Put the code: stitched.html
<!DOCTYPE HTML><HTML> <Head> <MetaCharSet= "Utf-8"> <title>HTML CSS Exercise Create a CSS based Grid layout</title> <style>. Stitched{width:200px;padding:20px;margin:10px;background:#0d90df;Border:2px Dashed #fff;Border-radius:10px;Box-shadow:0 0 0 4px #0d90df, 2px 1px 6px 4px Rgba (Ten, 0, 0.5); } </style> </Head> <Body> <Divclass= "stitched"></Div> </Body></HTML>
Let me introduce the usage of Box-shadow:
Box-shadow: Describes one or more shadow effects as a comma-delimited list, as the above code has two shadow effects: 0 0 0 4px #0d90df and 2px 1px 6px 4px rgba (10, 10, 0, 0.5), and this property can be used for almost any label.
Box-shadow Syntax:
/*offset-x | offset-y | color*/box-shadow:60px-16px Teal;/*offset-x | offset-y | blur-radius | color*/box-shadow:10px 5px 5px Teal;/*offset-x | offset-y | blur-radius | spread-radius | color*/box-shadow:2px 2px 2px 1px teal;/*Inset | offset-x | offset-y | color*/box-shadow:inset 5em 1em Teal;/*Any number of shadows, separated by commas*/box-shadow:3px 3px Orange, -1em 0 0.4em Teal;
The effects are: (plus some of the code in the previous example)
-
"1"
--Blur-radius (blur radius) This picture can explain blur better:
--This chart is more of a blur effect:
We can clearly see the addition of the Blur-radius blur radius, the original entity shadow is actually expanded outward, especially the right-most figure will increase the blur radius, the border of the 4 edges have a shadow effect.

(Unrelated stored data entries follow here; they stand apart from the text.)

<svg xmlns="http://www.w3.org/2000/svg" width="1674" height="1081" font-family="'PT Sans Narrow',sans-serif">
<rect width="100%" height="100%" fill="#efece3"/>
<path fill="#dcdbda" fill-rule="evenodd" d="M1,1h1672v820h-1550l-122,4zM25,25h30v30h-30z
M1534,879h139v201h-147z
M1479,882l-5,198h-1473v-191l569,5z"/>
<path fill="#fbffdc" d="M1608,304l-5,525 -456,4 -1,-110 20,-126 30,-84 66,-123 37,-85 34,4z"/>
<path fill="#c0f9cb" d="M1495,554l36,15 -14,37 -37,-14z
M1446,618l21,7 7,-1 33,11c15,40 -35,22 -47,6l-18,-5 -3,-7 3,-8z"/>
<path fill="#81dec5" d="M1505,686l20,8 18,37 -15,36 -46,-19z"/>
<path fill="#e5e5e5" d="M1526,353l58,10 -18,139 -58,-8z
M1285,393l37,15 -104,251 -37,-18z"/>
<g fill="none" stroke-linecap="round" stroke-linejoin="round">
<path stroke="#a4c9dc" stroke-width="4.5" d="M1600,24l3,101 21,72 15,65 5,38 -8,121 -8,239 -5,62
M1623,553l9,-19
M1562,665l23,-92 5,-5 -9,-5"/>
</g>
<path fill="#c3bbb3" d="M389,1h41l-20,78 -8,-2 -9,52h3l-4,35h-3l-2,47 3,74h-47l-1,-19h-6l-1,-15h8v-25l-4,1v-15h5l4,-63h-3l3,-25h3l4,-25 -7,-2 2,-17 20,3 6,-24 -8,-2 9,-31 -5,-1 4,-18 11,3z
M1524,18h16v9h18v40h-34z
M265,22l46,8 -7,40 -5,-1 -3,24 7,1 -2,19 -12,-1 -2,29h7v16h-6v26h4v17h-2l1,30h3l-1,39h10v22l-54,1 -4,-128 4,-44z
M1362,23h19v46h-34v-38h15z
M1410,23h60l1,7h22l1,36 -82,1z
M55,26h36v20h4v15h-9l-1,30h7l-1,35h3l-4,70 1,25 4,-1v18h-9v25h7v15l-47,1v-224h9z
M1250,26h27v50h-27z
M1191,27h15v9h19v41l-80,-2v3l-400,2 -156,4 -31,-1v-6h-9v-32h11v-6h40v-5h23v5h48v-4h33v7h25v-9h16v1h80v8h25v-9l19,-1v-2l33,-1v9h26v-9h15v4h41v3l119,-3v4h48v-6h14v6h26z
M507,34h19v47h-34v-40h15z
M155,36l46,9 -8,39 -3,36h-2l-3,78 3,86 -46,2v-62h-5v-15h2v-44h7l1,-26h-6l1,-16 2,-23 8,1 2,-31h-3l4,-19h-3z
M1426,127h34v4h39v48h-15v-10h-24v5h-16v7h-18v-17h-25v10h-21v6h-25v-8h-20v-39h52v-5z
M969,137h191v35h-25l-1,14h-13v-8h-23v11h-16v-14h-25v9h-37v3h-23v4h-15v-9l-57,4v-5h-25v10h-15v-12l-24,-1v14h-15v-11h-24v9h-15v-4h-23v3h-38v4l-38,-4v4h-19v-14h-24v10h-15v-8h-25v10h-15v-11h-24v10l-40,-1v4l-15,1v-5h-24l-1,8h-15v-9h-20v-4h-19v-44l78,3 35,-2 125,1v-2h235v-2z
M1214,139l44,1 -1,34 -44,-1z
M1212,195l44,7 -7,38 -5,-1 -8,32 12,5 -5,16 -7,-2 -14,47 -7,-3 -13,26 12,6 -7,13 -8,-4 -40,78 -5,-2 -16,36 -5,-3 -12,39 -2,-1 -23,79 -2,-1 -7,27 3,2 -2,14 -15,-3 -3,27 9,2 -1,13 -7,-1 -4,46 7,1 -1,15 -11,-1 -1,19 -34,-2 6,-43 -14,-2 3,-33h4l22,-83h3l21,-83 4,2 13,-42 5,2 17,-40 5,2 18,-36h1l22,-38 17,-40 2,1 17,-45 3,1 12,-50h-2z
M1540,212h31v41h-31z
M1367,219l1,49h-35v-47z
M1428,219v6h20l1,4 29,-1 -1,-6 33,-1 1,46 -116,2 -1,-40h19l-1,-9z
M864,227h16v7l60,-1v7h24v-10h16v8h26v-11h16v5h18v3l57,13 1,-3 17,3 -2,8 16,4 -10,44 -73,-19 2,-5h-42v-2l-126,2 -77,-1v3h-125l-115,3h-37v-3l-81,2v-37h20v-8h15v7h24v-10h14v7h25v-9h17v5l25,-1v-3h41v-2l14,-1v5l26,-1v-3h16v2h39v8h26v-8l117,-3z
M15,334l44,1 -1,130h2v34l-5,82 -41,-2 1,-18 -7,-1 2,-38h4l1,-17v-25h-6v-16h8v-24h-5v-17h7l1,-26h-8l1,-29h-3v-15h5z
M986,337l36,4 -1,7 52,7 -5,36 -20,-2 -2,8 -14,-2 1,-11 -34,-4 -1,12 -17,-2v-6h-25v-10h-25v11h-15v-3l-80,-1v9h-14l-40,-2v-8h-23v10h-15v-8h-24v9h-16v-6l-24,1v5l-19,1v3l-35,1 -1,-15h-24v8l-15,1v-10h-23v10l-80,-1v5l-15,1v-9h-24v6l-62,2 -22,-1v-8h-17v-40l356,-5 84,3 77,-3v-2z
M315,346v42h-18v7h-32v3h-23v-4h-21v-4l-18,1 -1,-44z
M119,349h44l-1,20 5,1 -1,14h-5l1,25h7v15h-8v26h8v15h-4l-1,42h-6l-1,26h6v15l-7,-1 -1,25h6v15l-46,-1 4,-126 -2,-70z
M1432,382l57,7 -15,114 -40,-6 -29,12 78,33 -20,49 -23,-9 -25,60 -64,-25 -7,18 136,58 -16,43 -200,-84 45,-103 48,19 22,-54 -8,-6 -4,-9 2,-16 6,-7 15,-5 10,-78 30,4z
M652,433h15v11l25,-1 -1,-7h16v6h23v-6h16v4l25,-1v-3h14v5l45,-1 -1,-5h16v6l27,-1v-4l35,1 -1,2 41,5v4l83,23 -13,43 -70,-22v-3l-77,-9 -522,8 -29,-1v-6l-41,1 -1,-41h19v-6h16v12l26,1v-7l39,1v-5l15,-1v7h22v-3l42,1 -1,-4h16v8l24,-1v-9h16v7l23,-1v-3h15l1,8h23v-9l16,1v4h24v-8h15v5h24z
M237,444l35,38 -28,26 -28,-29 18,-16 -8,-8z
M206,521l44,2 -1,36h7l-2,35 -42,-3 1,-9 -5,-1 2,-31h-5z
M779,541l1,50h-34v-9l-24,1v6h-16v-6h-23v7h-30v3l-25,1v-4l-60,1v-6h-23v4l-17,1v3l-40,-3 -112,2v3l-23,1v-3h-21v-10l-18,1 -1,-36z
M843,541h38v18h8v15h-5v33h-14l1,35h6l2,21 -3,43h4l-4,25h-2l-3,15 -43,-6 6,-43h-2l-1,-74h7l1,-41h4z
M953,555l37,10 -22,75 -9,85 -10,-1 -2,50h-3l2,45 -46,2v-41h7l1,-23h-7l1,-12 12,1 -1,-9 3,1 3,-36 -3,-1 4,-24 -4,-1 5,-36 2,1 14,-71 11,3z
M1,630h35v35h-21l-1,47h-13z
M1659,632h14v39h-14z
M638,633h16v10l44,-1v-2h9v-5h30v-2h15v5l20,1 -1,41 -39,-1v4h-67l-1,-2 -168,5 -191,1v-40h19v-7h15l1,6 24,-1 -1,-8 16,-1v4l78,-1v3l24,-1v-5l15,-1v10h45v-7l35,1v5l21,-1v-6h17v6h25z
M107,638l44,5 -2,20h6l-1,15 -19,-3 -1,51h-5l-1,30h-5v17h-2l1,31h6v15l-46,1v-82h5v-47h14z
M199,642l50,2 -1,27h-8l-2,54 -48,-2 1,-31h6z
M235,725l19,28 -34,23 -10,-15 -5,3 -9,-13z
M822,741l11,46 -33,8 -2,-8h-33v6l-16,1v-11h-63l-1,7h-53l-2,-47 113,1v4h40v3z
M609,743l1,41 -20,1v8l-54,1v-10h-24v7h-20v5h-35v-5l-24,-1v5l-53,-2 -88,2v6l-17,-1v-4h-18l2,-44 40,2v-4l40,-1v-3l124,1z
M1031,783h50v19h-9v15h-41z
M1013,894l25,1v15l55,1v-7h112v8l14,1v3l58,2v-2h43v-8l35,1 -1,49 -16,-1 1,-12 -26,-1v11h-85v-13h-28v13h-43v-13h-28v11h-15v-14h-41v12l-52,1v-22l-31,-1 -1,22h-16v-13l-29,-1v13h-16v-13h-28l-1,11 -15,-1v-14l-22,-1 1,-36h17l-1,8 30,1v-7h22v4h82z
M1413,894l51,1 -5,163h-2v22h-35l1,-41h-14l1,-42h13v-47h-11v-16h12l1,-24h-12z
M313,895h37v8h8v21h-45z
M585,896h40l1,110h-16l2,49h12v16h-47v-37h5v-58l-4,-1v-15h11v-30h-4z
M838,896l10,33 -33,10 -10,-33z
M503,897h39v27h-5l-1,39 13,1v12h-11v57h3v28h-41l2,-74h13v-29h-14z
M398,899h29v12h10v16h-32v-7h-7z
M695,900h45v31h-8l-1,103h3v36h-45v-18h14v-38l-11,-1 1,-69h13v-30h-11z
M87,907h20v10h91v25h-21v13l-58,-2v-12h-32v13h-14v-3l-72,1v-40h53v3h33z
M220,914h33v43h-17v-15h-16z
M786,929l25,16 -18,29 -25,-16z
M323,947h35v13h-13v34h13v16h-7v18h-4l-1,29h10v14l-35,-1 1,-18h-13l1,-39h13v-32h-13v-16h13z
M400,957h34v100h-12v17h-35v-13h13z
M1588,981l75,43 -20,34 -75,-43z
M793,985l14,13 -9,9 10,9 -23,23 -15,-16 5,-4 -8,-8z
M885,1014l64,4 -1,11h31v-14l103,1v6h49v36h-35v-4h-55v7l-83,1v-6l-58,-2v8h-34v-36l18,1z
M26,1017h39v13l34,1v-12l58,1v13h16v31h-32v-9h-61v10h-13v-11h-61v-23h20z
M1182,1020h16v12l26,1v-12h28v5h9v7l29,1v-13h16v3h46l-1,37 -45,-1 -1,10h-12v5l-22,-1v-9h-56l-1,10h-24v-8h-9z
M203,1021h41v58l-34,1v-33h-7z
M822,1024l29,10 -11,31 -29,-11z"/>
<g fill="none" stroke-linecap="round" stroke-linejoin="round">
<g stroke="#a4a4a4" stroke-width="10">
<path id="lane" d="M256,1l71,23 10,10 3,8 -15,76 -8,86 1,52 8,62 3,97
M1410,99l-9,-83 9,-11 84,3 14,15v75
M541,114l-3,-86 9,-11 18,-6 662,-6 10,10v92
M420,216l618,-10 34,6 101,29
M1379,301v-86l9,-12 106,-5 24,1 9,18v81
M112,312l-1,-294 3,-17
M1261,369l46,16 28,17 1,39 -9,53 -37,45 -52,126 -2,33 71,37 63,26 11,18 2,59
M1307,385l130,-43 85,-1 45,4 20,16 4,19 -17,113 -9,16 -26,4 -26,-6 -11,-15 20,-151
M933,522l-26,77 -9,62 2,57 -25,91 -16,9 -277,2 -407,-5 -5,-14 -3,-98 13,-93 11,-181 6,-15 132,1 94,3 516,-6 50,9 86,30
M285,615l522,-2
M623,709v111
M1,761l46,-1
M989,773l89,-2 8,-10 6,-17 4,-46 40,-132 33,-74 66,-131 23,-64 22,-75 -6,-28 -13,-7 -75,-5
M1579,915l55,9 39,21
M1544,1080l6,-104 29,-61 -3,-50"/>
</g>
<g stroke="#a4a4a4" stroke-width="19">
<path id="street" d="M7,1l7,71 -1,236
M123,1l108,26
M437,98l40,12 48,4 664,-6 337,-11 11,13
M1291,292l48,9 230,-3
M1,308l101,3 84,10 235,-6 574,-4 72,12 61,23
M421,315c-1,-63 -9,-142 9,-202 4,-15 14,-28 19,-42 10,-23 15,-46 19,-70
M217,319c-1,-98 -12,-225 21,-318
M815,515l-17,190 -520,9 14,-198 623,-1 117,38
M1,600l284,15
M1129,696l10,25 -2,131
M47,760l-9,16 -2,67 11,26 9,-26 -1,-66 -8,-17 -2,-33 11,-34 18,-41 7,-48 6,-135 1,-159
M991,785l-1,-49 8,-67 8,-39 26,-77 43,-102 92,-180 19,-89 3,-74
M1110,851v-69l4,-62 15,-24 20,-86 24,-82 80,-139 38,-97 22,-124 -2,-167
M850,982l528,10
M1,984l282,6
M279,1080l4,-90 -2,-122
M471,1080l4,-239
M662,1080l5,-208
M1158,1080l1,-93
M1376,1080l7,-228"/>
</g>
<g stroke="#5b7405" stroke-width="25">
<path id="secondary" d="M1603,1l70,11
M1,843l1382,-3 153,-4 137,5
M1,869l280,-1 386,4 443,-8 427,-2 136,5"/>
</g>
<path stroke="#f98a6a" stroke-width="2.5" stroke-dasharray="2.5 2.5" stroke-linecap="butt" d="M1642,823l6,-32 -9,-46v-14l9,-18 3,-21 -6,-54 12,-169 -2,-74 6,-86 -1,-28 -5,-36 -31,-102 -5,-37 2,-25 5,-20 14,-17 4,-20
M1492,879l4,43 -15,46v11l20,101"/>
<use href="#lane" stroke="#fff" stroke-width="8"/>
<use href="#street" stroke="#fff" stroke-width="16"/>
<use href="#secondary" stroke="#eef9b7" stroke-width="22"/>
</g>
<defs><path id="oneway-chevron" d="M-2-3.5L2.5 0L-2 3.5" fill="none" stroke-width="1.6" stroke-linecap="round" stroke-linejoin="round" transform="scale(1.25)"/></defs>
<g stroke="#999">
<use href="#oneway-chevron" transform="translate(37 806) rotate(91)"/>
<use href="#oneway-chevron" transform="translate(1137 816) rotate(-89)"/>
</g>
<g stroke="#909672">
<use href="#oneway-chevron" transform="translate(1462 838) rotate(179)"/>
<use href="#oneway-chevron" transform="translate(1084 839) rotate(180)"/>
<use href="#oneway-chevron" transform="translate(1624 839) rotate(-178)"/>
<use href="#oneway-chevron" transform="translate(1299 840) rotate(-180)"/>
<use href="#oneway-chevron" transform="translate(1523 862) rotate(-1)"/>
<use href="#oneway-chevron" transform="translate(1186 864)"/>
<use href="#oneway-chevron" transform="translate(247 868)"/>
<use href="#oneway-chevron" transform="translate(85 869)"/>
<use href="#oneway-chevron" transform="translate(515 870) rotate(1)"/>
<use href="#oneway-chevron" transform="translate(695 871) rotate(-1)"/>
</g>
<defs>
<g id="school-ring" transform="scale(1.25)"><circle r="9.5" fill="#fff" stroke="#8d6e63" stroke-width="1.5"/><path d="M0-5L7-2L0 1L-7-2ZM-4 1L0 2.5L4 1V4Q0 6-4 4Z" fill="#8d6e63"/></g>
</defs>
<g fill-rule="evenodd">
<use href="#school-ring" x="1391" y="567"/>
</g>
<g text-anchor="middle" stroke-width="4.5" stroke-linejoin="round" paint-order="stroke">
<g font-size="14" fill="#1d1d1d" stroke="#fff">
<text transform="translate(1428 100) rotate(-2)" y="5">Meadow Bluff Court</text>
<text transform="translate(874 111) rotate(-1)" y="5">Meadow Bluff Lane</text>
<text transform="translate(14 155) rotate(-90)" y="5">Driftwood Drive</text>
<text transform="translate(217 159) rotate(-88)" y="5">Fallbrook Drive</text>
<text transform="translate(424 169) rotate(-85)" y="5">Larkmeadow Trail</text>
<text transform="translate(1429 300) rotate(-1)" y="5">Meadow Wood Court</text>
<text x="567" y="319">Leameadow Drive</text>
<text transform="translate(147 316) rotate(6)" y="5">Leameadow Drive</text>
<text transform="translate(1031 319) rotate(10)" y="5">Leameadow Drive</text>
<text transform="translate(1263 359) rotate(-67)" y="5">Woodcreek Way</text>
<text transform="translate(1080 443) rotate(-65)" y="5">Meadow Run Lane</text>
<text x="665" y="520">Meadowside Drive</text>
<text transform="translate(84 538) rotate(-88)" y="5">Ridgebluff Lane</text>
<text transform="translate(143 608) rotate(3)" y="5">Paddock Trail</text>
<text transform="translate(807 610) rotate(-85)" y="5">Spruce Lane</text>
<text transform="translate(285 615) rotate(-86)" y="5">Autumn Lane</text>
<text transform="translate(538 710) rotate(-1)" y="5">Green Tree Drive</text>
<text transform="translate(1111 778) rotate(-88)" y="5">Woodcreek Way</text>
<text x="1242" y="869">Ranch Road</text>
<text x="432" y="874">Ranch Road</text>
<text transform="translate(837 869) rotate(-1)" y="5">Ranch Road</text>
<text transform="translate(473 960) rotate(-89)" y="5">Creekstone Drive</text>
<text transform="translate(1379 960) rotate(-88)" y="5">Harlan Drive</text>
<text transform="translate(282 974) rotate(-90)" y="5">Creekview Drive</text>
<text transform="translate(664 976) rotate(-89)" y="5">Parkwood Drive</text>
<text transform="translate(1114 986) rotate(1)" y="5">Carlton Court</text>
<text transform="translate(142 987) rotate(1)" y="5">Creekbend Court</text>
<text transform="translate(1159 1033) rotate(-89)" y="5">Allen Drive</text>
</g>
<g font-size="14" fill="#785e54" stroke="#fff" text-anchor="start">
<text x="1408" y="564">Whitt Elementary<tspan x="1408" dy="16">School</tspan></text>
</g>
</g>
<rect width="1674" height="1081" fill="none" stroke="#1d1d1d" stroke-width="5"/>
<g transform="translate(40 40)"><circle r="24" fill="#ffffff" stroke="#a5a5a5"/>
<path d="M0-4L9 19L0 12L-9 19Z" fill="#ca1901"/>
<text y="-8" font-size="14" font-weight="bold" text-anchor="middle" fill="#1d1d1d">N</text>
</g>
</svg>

(There are three block diagram codes for: [1] box-shadow:5px 10px 10px red; [2] box-shadow:5px 10px 20px red; [3] box-shadow:5px 10px 50px red;
Citation material: HTTP://WWW.JIANSHU.COM/P/1303B96661B9)
"2"
Spread-radius: Shadow expansion radius. This parameter is optional, positive values represent shadow expansions, and negative values indicate a shadow shrink. (In "2" the second picture has spread)
"3"
You can see that the inset attribute used here is the inner shadow
[4]
Haha, finally to a number of shadow settings, separated by commas can yo!
"5"
PS: The first time to find teal this color is really beautiful, coupled with fuzzy shadow, a lot of colors have become good beautiful! (Blue and Cyan match up really good-looking) to try it!